● **INSTRUCTIONS FOR THE TASK**
Provide only the number of lines below that hold "entities".
** Opening DATA SHOWN block **
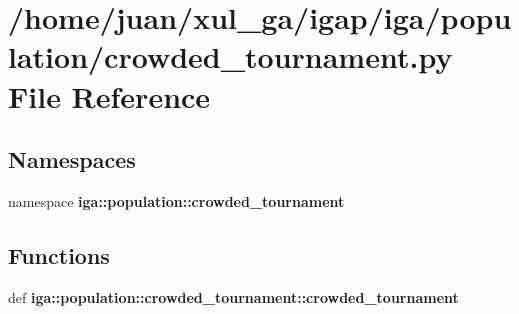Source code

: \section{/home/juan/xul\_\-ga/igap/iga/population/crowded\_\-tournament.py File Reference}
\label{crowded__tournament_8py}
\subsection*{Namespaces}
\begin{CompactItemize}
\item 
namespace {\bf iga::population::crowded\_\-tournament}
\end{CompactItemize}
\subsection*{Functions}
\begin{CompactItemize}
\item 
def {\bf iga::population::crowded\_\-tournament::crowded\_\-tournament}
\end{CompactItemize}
** Closing DATA SHOWN block **
** Opening DATA SHOWN block **
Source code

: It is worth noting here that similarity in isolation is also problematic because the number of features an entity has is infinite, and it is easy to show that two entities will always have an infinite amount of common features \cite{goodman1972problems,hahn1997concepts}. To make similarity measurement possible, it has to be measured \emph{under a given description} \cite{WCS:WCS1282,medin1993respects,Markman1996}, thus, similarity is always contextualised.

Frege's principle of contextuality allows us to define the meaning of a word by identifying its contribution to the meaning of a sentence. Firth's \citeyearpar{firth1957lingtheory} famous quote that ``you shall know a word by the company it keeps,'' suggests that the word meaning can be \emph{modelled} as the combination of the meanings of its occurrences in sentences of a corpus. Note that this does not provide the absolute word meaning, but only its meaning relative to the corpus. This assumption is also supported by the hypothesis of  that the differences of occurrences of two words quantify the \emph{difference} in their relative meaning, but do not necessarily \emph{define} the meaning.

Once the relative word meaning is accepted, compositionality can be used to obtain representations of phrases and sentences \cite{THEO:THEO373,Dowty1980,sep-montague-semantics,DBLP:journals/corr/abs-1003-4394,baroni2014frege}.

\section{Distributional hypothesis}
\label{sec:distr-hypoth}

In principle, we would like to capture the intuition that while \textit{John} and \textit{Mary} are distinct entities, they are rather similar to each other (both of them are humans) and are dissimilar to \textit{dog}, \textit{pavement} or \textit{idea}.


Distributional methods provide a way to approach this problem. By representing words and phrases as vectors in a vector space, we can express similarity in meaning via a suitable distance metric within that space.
** Closing DATA SHOWN block **
● **WRITTEN REPLY**
2